Task details - Here are the records. Write out exactly the lines between the one holding "クラウド型サーバ,VMware向けバックアップ、アー" and the one holding "dy dual port", inclusive.

═════ Provided information

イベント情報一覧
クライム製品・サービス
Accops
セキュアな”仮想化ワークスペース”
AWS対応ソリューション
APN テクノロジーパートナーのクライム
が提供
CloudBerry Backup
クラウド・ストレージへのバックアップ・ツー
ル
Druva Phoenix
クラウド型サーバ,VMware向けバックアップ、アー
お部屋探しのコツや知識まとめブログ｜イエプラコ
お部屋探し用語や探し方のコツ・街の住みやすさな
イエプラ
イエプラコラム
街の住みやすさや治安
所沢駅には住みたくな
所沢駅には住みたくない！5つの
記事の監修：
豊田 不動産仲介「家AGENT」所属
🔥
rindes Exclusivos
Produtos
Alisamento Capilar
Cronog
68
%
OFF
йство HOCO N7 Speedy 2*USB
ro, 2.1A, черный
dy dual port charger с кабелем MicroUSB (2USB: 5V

══════════
═════ Provided information

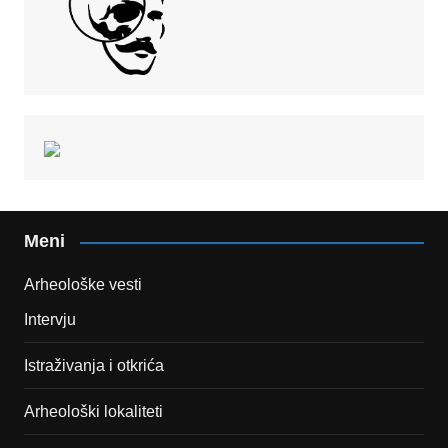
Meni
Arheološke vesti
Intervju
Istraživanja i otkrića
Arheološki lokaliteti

══════════

Reply -
クラウド型サーバ,VMware向けバックアップ、アー
お部屋探しのコツや知識まとめブログ｜イエプラコ
お部屋探し用語や探し方のコツ・街の住みやすさな
イエプラ
イエプラコラム
街の住みやすさや治安
所沢駅には住みたくな
所沢駅には住みたくない！5つの
記事の監修：
豊田 不動産仲介「家AGENT」所属
🔥
rindes Exclusivos
Produtos
Alisamento Capilar
Cronog
68
%
OFF
йство HOCO N7 Speedy 2*USB
ro, 2.1A, черный
dy dual port charger с кабелем MicroUSB (2USB: 5V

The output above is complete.